What is needed: Show each line of the listing in which the word "Oscillator" occurs.

··········

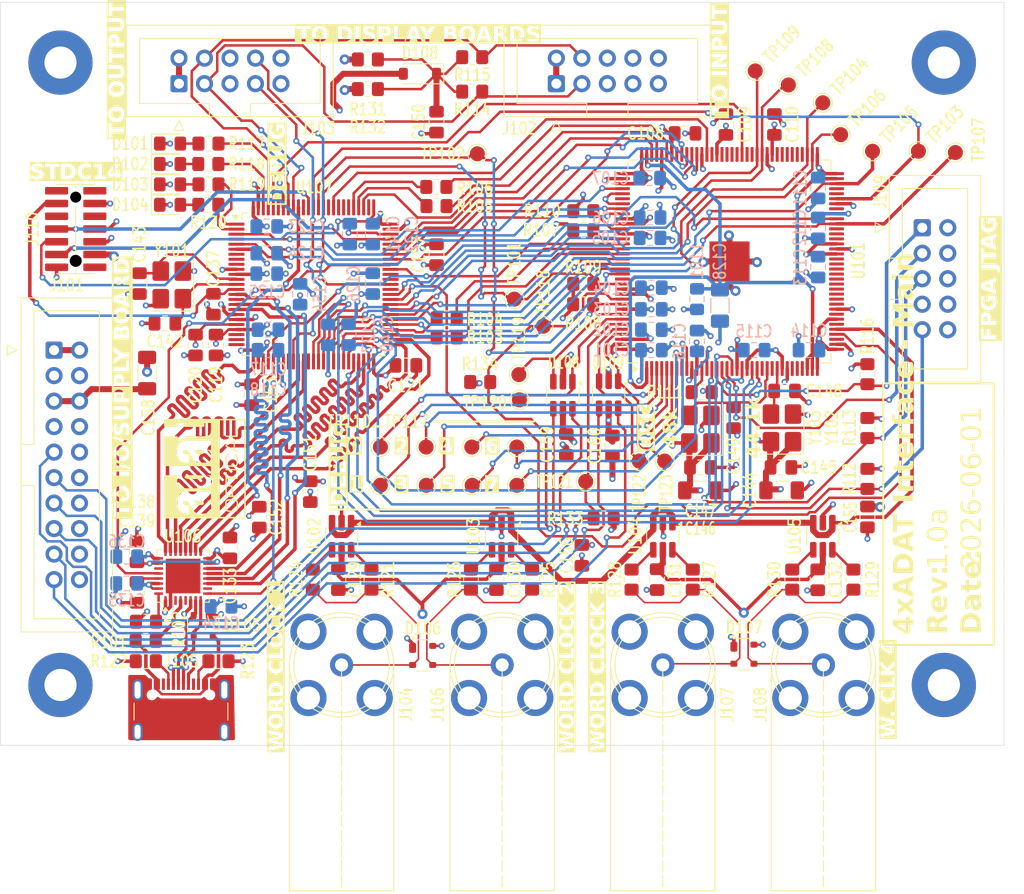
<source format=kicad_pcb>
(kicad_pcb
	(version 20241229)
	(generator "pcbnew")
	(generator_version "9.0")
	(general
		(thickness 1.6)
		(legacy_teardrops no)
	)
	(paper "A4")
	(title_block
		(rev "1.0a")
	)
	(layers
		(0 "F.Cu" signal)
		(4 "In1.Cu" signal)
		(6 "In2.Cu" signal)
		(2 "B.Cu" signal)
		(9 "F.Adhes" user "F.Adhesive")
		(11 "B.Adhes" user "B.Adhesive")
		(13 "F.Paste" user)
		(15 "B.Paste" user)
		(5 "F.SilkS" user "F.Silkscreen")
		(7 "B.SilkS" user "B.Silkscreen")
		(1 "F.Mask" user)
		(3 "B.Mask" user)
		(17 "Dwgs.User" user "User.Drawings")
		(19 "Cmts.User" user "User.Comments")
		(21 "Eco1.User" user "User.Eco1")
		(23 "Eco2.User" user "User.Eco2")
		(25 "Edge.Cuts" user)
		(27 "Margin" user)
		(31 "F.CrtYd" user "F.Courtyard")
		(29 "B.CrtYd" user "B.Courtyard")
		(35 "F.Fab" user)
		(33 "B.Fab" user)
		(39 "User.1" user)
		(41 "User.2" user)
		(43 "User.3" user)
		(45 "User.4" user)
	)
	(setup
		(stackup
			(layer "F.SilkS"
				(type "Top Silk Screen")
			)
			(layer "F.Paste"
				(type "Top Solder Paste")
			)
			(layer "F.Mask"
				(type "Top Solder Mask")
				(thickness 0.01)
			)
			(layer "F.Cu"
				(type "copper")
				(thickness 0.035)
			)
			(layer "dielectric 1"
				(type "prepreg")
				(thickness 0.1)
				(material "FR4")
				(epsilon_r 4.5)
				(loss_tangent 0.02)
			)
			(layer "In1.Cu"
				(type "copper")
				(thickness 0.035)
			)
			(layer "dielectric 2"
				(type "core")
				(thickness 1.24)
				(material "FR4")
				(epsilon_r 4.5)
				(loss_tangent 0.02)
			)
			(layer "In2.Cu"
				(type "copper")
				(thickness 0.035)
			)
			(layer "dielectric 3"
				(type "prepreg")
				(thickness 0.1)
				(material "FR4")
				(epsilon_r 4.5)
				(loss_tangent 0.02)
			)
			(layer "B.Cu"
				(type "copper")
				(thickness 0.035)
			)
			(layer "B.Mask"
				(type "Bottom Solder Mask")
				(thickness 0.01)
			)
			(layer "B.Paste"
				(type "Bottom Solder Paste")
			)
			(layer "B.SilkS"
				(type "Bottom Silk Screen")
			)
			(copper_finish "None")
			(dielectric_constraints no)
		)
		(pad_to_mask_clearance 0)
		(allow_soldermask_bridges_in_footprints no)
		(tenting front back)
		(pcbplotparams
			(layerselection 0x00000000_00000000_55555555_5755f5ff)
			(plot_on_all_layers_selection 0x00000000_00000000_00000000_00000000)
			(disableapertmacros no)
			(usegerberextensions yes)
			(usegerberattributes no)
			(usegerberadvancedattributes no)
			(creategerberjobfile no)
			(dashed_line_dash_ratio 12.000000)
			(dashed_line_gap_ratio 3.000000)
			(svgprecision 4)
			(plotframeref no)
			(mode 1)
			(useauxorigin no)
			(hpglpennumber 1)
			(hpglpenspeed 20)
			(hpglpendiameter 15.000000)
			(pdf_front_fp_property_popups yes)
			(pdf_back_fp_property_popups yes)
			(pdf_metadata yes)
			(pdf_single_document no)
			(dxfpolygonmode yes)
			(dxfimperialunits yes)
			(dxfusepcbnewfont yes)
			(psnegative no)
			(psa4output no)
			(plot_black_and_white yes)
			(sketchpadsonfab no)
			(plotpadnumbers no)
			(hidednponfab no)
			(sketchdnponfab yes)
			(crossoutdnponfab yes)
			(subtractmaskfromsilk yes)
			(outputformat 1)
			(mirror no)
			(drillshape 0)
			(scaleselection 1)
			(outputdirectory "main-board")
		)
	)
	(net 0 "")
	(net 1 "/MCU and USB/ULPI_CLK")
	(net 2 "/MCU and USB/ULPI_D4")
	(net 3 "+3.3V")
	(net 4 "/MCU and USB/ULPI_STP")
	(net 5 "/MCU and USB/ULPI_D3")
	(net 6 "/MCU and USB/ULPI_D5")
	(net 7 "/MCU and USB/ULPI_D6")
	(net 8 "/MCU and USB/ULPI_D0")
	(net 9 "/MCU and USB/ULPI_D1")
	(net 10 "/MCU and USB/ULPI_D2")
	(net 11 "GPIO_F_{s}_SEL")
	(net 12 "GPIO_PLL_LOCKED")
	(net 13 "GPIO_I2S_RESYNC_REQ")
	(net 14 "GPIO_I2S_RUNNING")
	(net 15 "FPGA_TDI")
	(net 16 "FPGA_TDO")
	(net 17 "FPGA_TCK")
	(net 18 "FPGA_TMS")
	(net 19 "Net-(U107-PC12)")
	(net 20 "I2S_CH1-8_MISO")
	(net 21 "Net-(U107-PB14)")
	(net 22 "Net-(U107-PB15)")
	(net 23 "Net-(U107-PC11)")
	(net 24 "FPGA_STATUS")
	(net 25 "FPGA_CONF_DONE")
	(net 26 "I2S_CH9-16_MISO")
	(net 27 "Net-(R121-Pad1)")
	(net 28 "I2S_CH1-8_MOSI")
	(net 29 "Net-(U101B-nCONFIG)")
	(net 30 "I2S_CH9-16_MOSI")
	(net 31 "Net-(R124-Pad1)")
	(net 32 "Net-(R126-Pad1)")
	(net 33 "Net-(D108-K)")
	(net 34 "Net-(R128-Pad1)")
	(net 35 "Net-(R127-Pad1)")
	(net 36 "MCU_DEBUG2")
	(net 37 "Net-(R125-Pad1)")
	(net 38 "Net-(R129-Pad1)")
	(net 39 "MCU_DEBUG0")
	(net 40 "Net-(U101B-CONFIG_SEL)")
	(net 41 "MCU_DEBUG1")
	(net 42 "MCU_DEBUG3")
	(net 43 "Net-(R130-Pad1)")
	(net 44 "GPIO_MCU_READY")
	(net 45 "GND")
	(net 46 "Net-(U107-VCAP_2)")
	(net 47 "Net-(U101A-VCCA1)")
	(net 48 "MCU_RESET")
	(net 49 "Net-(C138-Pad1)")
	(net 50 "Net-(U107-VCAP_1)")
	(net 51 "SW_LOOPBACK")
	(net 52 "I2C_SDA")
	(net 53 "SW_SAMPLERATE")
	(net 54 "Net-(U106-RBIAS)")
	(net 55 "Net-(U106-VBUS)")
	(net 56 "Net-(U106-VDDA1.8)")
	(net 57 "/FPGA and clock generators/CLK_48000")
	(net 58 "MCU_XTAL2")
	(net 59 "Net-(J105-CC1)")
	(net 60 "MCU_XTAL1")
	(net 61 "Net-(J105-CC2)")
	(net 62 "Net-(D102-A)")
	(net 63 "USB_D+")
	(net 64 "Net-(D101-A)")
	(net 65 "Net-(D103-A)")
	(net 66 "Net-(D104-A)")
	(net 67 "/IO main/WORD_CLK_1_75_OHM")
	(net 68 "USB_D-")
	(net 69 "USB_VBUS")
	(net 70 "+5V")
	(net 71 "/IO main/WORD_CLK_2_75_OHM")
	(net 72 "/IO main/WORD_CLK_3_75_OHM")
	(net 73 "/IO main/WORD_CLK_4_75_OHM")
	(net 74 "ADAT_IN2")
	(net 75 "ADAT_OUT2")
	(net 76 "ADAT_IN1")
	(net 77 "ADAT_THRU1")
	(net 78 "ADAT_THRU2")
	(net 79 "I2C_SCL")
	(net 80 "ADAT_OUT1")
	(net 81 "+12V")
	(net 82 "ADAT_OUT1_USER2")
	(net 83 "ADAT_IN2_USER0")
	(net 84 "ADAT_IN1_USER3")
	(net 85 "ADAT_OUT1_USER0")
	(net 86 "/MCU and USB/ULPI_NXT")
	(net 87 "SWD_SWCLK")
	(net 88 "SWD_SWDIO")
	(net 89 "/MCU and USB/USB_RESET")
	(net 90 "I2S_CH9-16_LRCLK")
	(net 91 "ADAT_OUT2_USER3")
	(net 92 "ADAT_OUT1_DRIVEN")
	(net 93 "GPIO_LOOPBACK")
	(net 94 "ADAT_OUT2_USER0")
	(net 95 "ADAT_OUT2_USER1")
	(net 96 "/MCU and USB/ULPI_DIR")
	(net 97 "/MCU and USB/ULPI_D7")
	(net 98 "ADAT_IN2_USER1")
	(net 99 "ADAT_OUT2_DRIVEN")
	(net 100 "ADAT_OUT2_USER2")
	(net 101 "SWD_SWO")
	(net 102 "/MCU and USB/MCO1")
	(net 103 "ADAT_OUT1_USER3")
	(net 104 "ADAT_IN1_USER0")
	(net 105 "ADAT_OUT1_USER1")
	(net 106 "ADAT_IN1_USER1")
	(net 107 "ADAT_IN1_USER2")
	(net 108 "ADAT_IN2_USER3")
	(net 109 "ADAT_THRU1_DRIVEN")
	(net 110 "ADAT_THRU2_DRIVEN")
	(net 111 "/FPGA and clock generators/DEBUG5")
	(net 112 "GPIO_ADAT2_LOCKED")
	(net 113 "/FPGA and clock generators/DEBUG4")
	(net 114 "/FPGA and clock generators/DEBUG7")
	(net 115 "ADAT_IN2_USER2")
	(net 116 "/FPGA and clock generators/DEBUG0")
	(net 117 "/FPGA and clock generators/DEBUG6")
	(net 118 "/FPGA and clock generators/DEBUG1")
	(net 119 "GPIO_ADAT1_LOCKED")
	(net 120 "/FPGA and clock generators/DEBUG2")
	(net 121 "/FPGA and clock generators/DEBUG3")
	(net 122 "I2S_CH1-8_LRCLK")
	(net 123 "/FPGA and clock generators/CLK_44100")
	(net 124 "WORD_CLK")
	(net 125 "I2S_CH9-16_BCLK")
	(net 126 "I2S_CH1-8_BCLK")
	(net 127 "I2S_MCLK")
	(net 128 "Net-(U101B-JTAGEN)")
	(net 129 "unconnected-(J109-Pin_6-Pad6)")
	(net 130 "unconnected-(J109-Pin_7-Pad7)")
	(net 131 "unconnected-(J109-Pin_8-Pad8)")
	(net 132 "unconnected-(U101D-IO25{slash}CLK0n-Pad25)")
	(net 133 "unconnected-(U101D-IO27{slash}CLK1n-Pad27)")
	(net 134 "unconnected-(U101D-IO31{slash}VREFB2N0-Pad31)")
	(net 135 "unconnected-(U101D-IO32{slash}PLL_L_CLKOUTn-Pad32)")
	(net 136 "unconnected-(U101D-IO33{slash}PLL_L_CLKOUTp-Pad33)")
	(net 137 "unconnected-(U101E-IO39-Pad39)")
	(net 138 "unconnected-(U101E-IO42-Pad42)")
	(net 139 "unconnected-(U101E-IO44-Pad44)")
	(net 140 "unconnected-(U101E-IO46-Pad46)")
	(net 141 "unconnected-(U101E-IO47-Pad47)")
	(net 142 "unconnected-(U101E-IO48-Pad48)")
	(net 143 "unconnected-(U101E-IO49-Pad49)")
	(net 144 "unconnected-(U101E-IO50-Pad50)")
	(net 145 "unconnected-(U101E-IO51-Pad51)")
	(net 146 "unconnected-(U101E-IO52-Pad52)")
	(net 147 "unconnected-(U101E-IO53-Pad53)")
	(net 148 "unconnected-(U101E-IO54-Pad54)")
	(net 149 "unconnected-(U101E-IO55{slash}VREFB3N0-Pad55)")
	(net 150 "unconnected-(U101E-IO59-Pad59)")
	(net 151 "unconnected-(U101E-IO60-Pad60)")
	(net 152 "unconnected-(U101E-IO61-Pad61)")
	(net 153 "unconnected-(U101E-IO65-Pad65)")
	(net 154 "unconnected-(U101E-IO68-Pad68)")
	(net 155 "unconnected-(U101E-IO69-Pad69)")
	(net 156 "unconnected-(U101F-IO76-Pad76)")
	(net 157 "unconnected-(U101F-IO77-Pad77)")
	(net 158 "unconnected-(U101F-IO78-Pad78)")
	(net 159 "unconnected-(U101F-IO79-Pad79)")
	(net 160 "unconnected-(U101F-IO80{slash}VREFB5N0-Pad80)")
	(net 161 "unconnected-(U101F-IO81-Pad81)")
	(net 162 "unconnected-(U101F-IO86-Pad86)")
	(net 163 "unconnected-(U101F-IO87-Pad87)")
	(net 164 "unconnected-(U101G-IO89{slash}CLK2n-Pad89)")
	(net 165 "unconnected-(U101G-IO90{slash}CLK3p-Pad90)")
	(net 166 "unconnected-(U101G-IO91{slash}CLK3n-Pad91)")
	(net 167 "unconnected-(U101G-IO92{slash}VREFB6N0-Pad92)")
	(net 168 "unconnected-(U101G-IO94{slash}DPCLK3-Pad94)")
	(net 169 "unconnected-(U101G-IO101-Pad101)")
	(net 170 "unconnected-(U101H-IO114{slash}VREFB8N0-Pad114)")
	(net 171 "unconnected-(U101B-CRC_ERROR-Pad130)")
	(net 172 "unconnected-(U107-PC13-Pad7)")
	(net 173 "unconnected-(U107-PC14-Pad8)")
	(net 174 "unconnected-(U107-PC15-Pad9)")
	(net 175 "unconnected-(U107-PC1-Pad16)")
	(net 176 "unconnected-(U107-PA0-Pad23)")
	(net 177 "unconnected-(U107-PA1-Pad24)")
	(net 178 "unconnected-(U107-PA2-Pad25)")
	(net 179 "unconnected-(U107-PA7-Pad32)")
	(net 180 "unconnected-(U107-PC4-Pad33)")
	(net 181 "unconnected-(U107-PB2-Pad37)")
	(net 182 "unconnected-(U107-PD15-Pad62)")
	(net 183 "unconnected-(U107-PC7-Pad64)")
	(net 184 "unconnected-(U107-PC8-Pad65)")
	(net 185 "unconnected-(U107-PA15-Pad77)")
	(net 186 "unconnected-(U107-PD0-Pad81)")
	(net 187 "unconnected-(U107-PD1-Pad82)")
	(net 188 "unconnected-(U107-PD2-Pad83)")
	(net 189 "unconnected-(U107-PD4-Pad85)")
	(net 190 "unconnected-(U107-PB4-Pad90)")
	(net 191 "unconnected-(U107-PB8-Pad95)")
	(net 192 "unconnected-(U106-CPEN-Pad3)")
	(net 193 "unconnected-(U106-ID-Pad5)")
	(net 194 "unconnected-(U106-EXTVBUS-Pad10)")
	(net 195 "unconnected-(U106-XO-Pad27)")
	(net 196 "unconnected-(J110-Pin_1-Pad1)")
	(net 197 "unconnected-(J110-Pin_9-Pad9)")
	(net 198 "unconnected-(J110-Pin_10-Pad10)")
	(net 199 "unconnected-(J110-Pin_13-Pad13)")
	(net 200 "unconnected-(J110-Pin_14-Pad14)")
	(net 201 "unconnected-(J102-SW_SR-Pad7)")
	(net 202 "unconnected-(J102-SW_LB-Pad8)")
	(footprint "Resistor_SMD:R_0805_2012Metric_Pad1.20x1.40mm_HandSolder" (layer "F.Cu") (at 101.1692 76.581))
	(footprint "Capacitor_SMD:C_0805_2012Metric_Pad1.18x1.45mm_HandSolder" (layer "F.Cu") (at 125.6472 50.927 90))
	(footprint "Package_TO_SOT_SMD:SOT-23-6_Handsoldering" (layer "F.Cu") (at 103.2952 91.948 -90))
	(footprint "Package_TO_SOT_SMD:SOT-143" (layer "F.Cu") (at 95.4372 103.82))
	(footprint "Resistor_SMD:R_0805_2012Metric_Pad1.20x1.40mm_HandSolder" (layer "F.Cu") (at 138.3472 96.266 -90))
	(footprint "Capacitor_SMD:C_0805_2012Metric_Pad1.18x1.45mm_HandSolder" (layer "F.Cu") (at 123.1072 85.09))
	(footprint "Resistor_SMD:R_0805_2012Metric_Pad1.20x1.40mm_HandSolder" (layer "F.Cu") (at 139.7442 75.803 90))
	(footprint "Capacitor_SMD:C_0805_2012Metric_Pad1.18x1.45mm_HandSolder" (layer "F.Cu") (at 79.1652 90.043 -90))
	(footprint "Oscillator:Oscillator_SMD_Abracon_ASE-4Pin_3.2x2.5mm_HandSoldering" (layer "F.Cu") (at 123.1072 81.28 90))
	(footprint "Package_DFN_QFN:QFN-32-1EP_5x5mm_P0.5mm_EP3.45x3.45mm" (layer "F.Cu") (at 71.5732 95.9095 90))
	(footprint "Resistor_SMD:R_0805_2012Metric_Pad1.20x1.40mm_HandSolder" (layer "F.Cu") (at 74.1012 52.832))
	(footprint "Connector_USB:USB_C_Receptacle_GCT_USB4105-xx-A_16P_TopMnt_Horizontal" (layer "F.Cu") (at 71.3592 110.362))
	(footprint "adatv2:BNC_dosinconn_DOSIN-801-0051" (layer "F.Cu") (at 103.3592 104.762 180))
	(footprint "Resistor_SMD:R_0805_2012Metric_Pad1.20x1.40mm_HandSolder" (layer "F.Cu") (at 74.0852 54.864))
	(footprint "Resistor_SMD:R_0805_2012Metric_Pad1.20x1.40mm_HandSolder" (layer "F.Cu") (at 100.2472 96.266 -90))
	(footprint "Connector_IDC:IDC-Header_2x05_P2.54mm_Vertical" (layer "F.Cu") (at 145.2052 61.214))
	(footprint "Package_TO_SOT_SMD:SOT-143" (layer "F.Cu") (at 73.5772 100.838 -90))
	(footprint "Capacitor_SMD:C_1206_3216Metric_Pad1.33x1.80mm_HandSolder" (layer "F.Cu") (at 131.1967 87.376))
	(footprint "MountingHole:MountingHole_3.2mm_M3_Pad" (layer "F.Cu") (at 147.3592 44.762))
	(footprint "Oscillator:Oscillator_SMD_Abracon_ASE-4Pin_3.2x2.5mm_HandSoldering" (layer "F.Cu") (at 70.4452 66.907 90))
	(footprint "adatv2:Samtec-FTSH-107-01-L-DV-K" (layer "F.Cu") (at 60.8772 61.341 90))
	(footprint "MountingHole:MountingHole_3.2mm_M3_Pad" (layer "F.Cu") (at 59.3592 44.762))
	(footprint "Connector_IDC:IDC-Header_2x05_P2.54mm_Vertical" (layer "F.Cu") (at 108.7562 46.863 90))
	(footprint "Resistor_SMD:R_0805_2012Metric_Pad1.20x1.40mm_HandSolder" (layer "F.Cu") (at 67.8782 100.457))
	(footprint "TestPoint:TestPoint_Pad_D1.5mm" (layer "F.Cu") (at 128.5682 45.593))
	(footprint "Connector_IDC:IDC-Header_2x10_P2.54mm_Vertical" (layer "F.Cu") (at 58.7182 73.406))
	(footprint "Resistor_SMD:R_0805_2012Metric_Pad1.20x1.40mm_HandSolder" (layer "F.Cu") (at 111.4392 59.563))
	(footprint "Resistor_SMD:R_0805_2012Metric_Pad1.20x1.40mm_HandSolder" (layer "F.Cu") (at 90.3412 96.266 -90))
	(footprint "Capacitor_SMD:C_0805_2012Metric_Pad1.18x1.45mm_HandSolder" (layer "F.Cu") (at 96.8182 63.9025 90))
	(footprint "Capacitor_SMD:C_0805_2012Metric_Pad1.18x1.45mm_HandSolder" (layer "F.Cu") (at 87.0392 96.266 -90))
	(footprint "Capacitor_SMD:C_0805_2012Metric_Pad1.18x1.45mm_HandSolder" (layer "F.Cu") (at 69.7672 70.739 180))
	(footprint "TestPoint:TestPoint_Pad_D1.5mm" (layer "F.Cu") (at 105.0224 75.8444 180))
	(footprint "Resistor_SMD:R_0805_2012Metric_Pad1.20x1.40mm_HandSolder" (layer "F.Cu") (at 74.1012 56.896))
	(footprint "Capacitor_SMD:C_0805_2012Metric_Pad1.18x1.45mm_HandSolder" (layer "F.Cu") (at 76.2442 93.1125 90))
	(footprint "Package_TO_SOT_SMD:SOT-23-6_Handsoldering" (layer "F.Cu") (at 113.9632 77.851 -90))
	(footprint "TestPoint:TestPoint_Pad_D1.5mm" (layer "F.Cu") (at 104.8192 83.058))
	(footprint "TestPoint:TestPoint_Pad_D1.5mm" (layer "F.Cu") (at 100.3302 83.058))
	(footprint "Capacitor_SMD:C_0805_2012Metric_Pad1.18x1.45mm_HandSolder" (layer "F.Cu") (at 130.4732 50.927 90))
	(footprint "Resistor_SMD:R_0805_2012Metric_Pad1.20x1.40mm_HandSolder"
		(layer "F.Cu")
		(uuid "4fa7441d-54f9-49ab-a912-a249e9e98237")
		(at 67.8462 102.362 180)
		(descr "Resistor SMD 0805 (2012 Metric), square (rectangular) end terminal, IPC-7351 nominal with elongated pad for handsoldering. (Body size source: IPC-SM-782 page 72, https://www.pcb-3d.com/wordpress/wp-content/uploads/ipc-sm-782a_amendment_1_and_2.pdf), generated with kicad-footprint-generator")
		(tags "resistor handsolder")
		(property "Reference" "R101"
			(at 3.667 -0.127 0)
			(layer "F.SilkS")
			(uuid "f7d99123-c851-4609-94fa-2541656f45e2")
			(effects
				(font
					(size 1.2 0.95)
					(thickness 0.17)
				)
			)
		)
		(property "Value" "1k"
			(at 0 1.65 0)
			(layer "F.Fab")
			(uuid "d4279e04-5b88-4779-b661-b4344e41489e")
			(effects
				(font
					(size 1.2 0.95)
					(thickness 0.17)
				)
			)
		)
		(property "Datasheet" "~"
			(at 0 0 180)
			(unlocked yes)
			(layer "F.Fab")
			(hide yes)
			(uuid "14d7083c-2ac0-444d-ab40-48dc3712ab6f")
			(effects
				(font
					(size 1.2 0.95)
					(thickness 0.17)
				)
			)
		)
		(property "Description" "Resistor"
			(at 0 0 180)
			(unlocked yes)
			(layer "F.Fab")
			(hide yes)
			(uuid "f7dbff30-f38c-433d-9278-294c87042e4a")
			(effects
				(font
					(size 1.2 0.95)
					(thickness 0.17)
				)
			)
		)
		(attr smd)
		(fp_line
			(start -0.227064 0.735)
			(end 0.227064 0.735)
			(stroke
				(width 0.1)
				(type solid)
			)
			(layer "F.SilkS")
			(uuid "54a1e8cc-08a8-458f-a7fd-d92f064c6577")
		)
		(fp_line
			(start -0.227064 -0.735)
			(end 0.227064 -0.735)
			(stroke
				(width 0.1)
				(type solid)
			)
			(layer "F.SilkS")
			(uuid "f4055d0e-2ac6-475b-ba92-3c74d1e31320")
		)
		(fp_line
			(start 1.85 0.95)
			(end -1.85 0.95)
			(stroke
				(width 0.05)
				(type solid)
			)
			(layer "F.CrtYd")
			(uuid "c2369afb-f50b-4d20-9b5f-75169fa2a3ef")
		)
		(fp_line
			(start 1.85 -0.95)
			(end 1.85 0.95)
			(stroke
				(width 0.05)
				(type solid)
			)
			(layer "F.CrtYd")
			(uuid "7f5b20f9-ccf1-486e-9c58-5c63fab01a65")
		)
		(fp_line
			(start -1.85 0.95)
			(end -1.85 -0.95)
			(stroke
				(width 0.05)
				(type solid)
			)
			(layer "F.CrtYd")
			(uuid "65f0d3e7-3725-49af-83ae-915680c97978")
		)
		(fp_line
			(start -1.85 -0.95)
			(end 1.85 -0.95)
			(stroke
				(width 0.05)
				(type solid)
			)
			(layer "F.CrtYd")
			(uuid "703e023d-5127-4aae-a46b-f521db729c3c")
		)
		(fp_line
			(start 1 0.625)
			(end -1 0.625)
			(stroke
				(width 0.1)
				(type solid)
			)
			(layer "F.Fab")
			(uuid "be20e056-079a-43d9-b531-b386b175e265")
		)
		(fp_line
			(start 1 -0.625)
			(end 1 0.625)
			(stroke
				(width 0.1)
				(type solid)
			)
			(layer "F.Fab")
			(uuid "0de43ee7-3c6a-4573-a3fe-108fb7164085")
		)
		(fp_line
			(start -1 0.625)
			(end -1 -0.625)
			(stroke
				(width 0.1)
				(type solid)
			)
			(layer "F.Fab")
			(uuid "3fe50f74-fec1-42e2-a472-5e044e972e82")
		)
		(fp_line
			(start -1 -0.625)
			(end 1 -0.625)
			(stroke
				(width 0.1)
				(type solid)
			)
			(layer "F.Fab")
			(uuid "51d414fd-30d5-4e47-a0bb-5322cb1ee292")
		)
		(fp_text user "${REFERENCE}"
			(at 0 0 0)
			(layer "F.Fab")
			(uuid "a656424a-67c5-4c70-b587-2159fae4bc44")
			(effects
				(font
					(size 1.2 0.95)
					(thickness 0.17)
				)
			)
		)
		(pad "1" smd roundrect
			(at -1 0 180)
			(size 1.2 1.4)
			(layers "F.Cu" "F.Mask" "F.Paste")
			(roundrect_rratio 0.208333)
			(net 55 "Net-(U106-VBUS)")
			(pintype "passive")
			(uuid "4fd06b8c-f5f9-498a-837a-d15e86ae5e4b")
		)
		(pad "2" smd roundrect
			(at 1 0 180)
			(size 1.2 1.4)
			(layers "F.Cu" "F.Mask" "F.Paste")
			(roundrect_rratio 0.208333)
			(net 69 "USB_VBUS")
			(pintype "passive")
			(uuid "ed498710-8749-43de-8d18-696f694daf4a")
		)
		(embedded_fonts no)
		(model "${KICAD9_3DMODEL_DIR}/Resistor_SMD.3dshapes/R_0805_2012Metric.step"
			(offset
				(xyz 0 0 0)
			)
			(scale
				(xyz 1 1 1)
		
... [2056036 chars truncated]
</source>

··········

Task response:
	(footprint "Oscillator:Oscillator_SMD_Abracon_ASE-4Pin_3.2x2.5mm_HandSoldering" (layer "F.Cu") (at 123.1072 81.28 90))
	(footprint "Oscillator:Oscillator_SMD_Abracon_ASE-4Pin_3.2x2.5mm_HandSoldering" (layer "F.Cu") (at 70.4452 66.907 90))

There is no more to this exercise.